Hoping to recover losses from failed mortgages and continued large write-offs in the credit card business, banks are moving away from free checking accounts and heading toward instituting new fees or increasing existing fees. Consumers with checking accounts that have fees now should expect to see a rate increase. Even credit cards issued by some of the major banks will have higher interest rates, cash advance fees and late fees associated with them in the coming months.

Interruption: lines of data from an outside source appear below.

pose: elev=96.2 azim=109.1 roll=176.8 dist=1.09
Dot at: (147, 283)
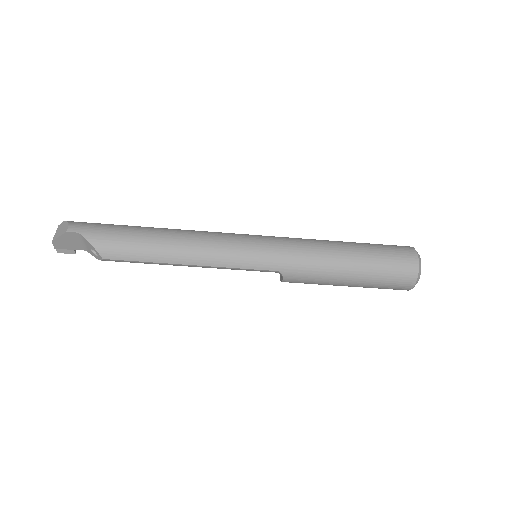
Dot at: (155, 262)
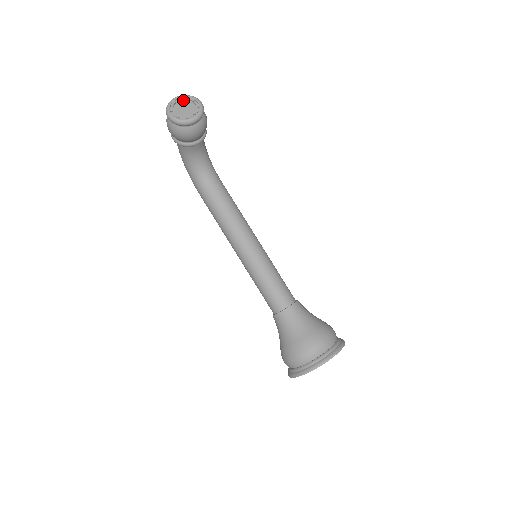
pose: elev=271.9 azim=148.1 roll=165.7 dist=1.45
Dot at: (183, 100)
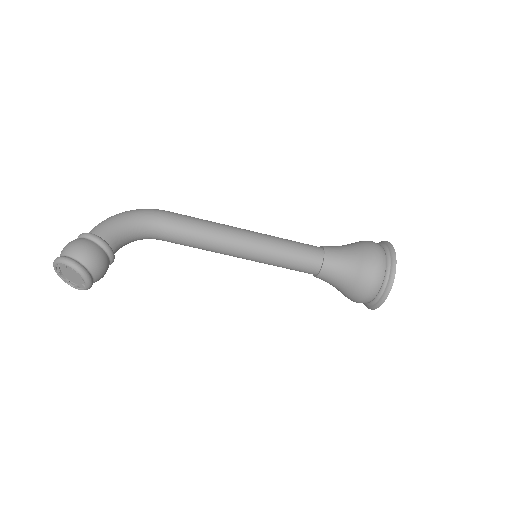
Dot at: (60, 266)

Bank of America is one of the major banks in the process of increasing its account fees across the board. It recently reported that it wrote off credit card balances at an annualized rate of 8.25 percent in April, up from 8.18 percent in March. While down from the peak rate of 14.53 percent in August of 2009, the default rate at Bank of America is the highest among the top bank card issuers.
Checking Account Fees
The once free version of the Bank of America checking account will now have a fee associated with it. The fee is being assessed regardless of the amount of money in the account or the number of transactions. The most popular Bank of America checking account currently has a fee of $8.95 a month, but this is expected to increase to $12.95 per month when the rate increases go into effect.
Tiered Checking Account Fees
Bank of America also expects to launch a pilot program to test a tiered-fee program. The program is set to roll out in several states including Massachusetts, Arizona and Georgia. The program will offer a new set of accounts from which banking customers can choose. Four accounts will be available through the pilot program, but all of the accounts have monthly payment fees associated with them. Three of the account options, however, will allow customers to avoid paying the monthly fee as long as the consumer banks online, maintains a minimum monthly balance or uses a Bank of America credit card.
Consumers Check Out Options
Of course, consumers do not have to stand idly by as banks raise fees all around them.There are lower cost alternatives, such as checking accounts at credit unions. In fact,economist Michael Moebs, who founded the independent economic research firm Moebs Services in 1983, estimates that big banks will lose approximately 13 million accounts between 2010 and 2011 to either local community banks or credit unions that have lower fees or, in some cases, no fees at all.
If this proves to be true, then any increase in banking account fees may not make up for the loss of income from departing customers. Maybe that’s why Bank of America is testing the waters with its pilot program first.